[[ DATA FOR ANALYSIS open ]]

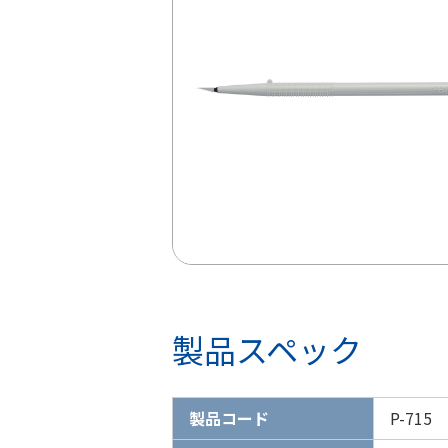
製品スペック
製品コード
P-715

[[ DATA FOR ANALYSIS closed ]]
[[ DATA FOR ANALYSIS open ]]

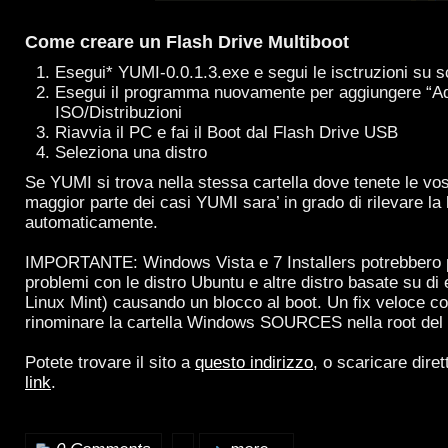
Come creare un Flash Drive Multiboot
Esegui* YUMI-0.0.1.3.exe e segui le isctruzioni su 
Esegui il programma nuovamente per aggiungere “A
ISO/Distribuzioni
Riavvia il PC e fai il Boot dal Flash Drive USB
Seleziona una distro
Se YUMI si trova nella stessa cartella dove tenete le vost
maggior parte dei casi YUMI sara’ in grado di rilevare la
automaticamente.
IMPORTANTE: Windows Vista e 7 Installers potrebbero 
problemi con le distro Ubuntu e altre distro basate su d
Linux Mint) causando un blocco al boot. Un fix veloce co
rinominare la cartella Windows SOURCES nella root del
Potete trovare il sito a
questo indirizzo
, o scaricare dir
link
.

[[ DATA FOR ANALYSIS closed ]]

### PROBLEM DESCRIPTION
Would you copy out each line of the records above where the word "Flash" occurs?

### ANSWER TO THE PROBLEM
Come creare un Flash Drive Multiboot
Riavvia il PC e fai il Boot dal Flash Drive USB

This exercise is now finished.